(Rendered page images)
* * * * * * *

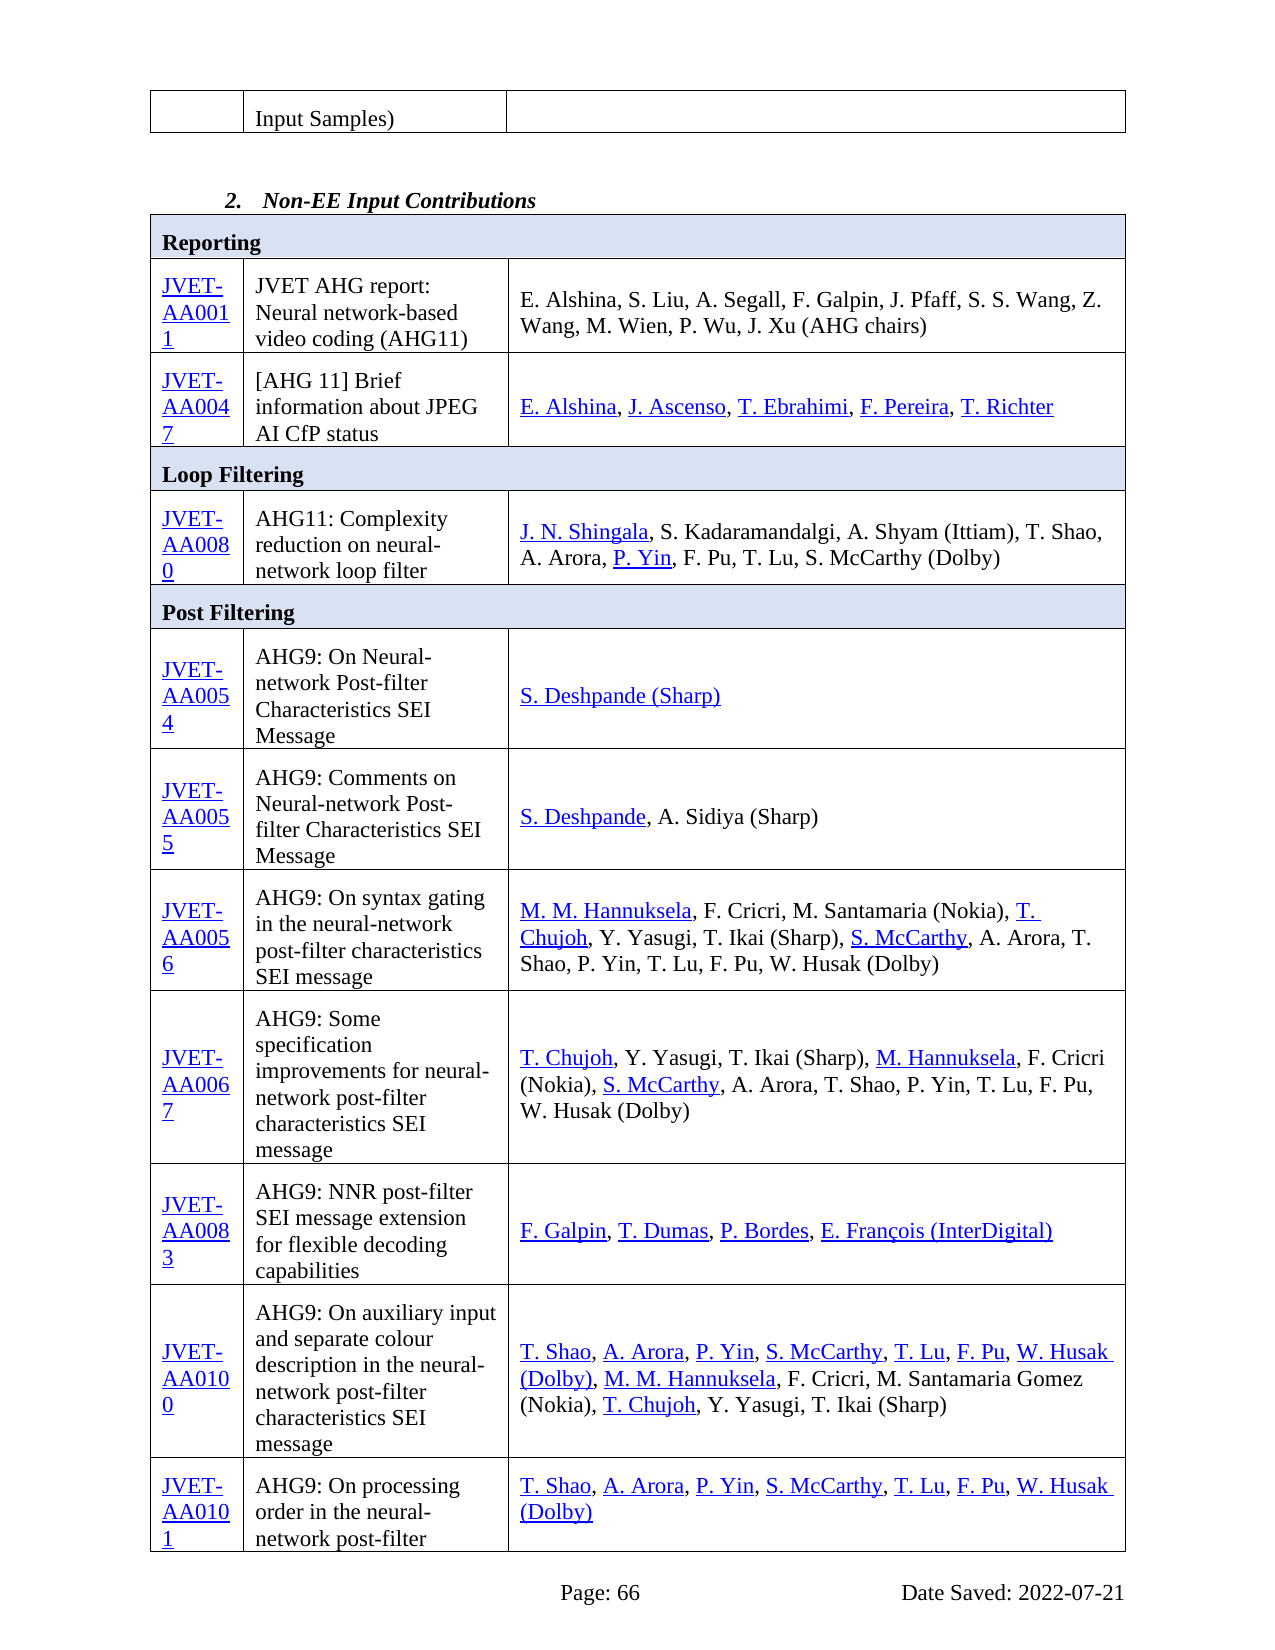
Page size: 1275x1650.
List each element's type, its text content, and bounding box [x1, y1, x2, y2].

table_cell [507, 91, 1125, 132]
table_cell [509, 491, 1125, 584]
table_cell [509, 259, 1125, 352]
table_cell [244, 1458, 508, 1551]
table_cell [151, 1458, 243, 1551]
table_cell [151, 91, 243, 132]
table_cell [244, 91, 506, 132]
list Non-EE Input Contributions [225, 187, 1125, 214]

* * * * * * *

Write out each entry above once more, exactly as written, and drop the pictures.

Page size: 1275x1650.
List each element's type, its text content, and bounding box [x1, y1, x2, y2].

table_cell [507, 91, 1125, 132]
table_cell [509, 491, 1125, 584]
table_cell [509, 259, 1125, 352]
table_cell [244, 1458, 508, 1551]
table_cell [151, 1458, 243, 1551]
table_cell [151, 91, 243, 132]
table_cell [244, 91, 506, 132]
list Non-EE Input Contributions [225, 187, 1125, 214]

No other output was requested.